My work, collaborating with researchers in the AVAPAR (Quality Improvement and Assay Validation of Automated Platforms testing for Antimicrobial Resistance in Blood Culture Isolates), has been a constant source of moving parts, things to do and slight developments/adaptations, which I guess fits in well with the Quality Improvement approach to the study.
Improving quality and efficiency
Largely, the same aim remains, towards improving the quality and efficiency of blood cultures used in the diagnosis of infection, specifically neonatal sepsis in Sally Mugabe Hospital in Harare. There has already been an initial phase of this work undertaken in the last few years, validating and exploring the use of two molecular diagnostic platforms in this low-middle income setting, recognising the common organisms implicated in neonatal infection. So, this next phase builds on this, developing training for clinical and laboratory staff at the point blood cultures are taken (to help in the diagnosis of infection) and processed to improve efficiency and ultimately aim to deliver results back to clinicians in a timely enough manner to impact the antibiotics used in the care of neonates.
What have I learnt so far?
First, as much as writing ethics applications may come with a groan, amending the protocol to include aspects of the work that I will now be leading and involved in gave me time to consider the context, as well as visit and meet many of the teams involved in the blood culture process – from new doctors and nurses on the Neonatal Unit, to the laboratory staff, through to the neonatal consultants and clinical directors, in order to ensure that this is a process embedded in the practice which happens day to day.

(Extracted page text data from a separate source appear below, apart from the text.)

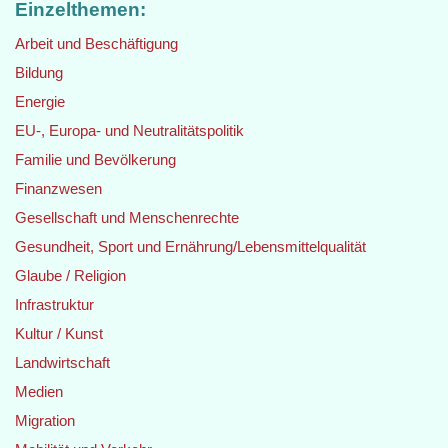
Einzelthemen:
Arbeit und Beschäftigung
Bildung
Energie
EU-, Europa- und Neutralitätspolitik
Familie und Bevölkerung
Finanzwesen
Gesellschaft und Menschenrechte
Gesundheit, Sport und Ernährung/Lebensmittelqualität
Glaube / Religion
Infrastruktur
Kultur / Kunst
Landwirtschaft
Medien
Migration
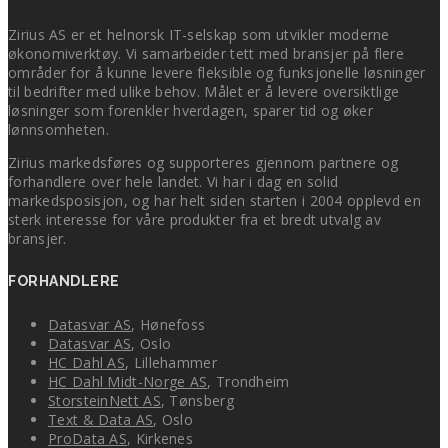
Zirius AS er et helnorsk IT-selskap som utvikler moderne
økonomiverktøy. Vi samarbeider tett med bransjer på flere
områder for å kunne levere fleksible og funksjonelle løsninger
til bedrifter med ulike behov. Målet er å levere oversiktlige
løsninger som forenkler hverdagen, sparer tid og øker
lønnsomheten.
Zirius markedsføres og supporteres gjennom partnere og
forhandlere over hele landet. Vi har i dag en solid
markedsposisjon, og har helt siden starten i 2004 opplevd en
sterk interesse for våre produkter fra et bredt utvalg av
bransjer.
FORHANDLERE
Datasvar AS
, Hønefoss
Datasvar AS
, Oslo
HC Dahl AS
, Lillehammer
HC Dahl Midt-Norge AS
, Trondheim
StorsteinNett AS
, Tønsberg
Text & Data AS
, Oslo
ProData AS
, Kirkenes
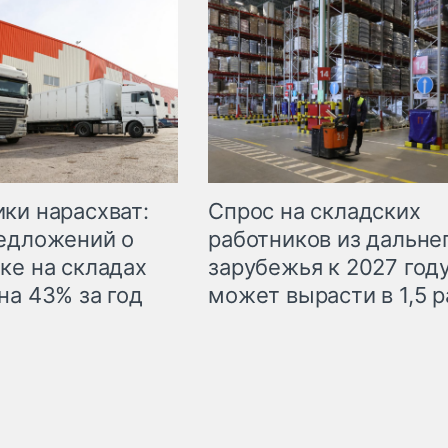
ки нарасхват:
Спрос на складских
едложений о
работников из дальне
ке на складах
зарубежья к 2027 год
на 43% за год
может вырасти в 1,5 р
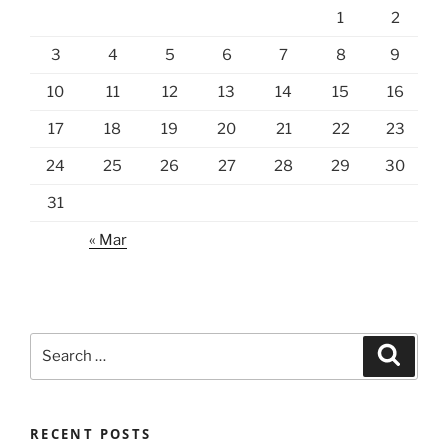
1
2
3
4
5
6
7
8
9
10
11
12
13
14
15
16
17
18
19
20
21
22
23
24
25
26
27
28
29
30
31
« Mar
Search
Search
for:
RECENT POSTS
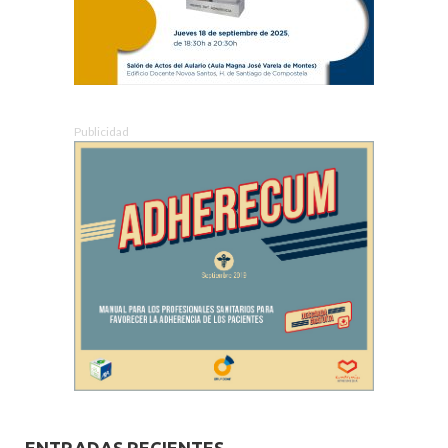
Publicidad
ENTRADAS RECIENTES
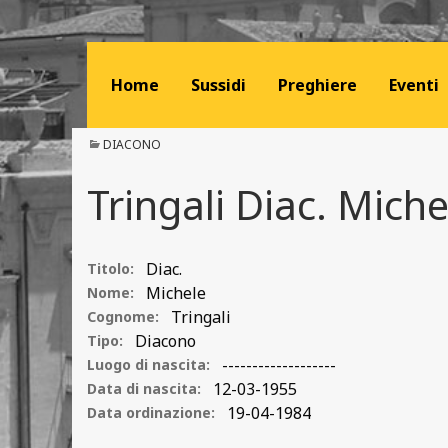
Home
Sussidi
Preghiere
Eventi
DIACONO
Tringali Diac. Miche
Diac.
Titolo:
Michele
Nome:
Tringali
Cognome:
Diacono
Tipo:
-------------------
Luogo di nascita:
12-03-1955
Data di nascita:
19-04-1984
Data ordinazione:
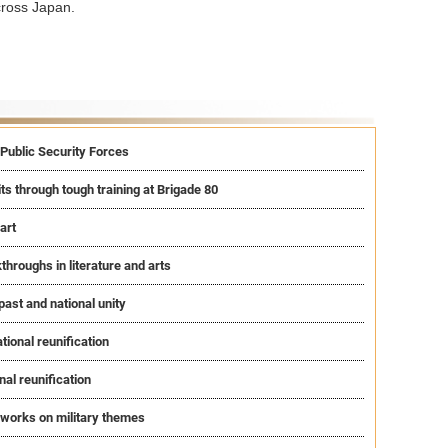
cross Japan.
s Public Security Forces
s through tough training at Brigade 80
art
throughs in literature and arts
ast and national unity
tional reunification
nal reunification
works on military themes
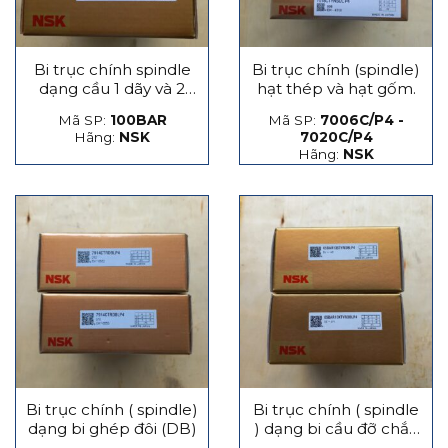
Bi trục chính spindle
Bi trục chính (spindle)
dạng cầu 1 dãy và 2
hạt thép và hạt gốm.
dãy
Mã SP:
100BAR
Mã SP:
7006C/P4 -
Hãng:
NSK
7020C/P4
Hãng:
NSK
Bi trục chính ( spindle)
Bi trục chính ( spindle
dạng bi ghép đôi (DB)
) dạng bi cầu đỡ chắn
lực phát sinh dọc trục,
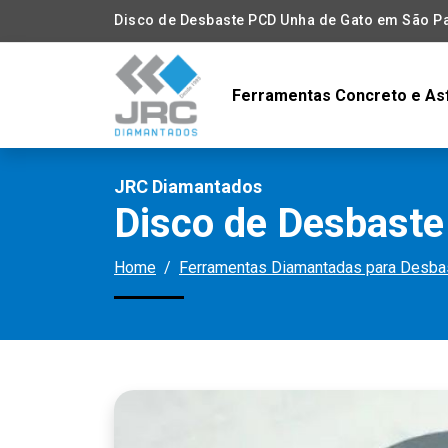
Disco de Desbaste PCD Unha de Gato em São P
Ferramentas Concreto e As
JRC Diamantados
Disco de Desbaste
Home
Ferramentas Diamantadas para Desbas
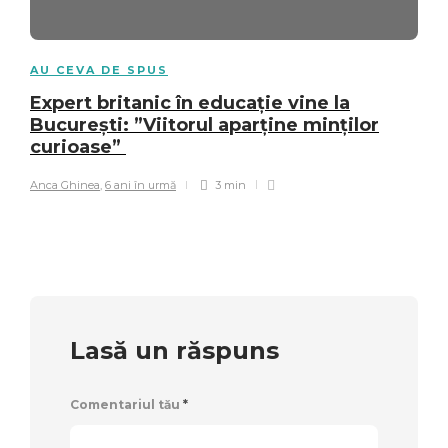
AU CEVA DE SPUS
Expert britanic în educație vine la
București: ”Viitorul aparține minților
curioase”
Anca Ghinea
,
6 ani în urmă
3 min
Lasă un răspuns
Comentariul tău
*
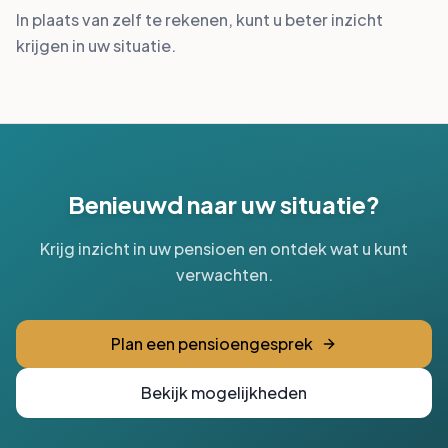
In plaats van zelf te rekenen, kunt u beter inzicht
krijgen in uw situatie.
Benieuwd naar uw situatie?
Krijg inzicht in uw pensioen en ontdek wat u kunt
verwachten.
Plan een pensioengesprek
Bekijk mogelijkheden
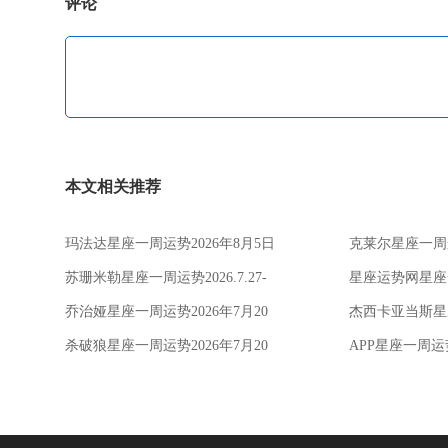
评论
本文相关推荐
玛法达星座一周运势2026年8月5日
克莱尔星座一周运
至11日
日-9日
苏珊米勒星座一周运势2026.7.27-
星座运势网星座一
8.2
月27日 - 8月2日
乔治娅星座一周运势2026年7月20
杰西卡亚当斯星座
日-26日
7月20日-26日
杀破狼星座一周运势2026年7月20
APP星座一周运势
日-26日
日-26日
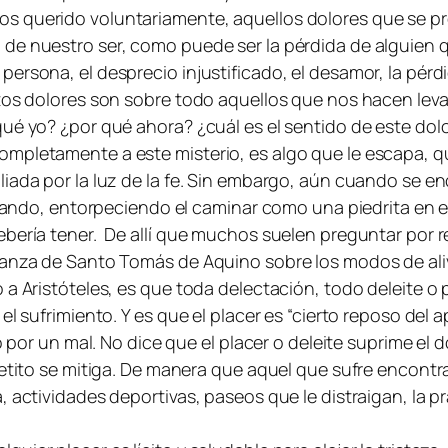
os querido voluntariamente, aquellos dolores que se
 de nuestro ser, como puede ser la pérdida de alguien 
persona, el desprecio injustificado, el desamor, la pé
tos dolores son sobre todo aquellos que nos hacen levant
qué yo? ¿por qué ahora? ¿cuál es el sentido de este dol
mpletamente a este misterio, es algo que le escapa, qu
iada por la luz de la fe. Sin embargo, aún cuando se enc
unzando, entorpeciendo el caminar como una piedrita en 
bería tener. De allí que muchos suelen preguntar por rec
ñanza de Santo Tomás de Aquino sobre los modos de aliv
 Aristóteles, es que toda delectación, todo deleite o pl
l sufrimiento. Y es que el placer es “cierto reposo del a
o por un mal. No dice que el placer o deleite suprime el 
etito se mitiga. De manera que aquel que sufre encontrar
, actividades deportivas, paseos que le distraigan, la p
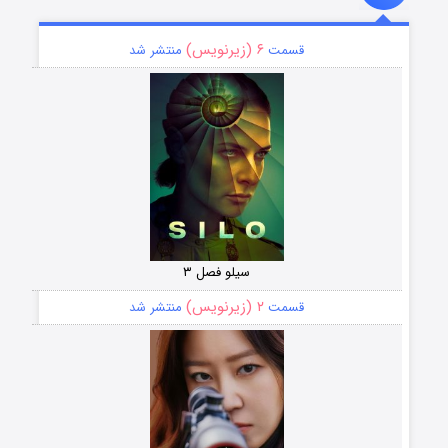
۶ (زیرنویس)
قسمت
منتشر شد
سیلو فصل ۳
۲ (زیرنویس)
قسمت
منتشر شد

Secondly, doing so also gave me the opportunity to review the work done previously in this area and discover areas which I could contribute to. I’ve been working on developing training materials and delivering training for aspects of the blood culture process – Gram staining, sensitivity testing, and also reviewing the current process to ascertain where improvements in turnaround time can be made.
Further training
This week, the new molecular platform we are trialling for blood culture isolates, the COBAS ePlex platform, arrives in Harare, and with it comes further training for lab staff and the study team alike. Then, in the next few weeks, the enhanced blood culture process we have developed will be introduced and practically supported by study team in the coming months, aiming to reduce the turnaround time for blood culture isolates from a likely 72-96h after blood cultures have indicated ‘positivity’ to 24-48h before provisional organism identification and antibiotic susceptibilities may be available.
Ultimately, we hope that this will mean that clinicians can be informed of results which will allow appropriate alteration antibiotics in time to make a difference to neonates.
More to explore
Finally, I’ve had the opportunity to also consider more conceptual aspects of antibiotic practices in this setting and have been developing a workshop along with some of the qualitative researchers here to explore the conceptualisation of antimicrobial stewardship in Zimbabwe. What does it mean for this setting, given that stewardship as a concept has come from settings with far different approaches to management of infection in terms of availability of diagnostics, systems in place and where you can obtain antibiotics from. There is lots to explore and I’m lucky to have had the chance to meet and be coordinating with two Fleming Fund Fellows to look into this further in the next few months.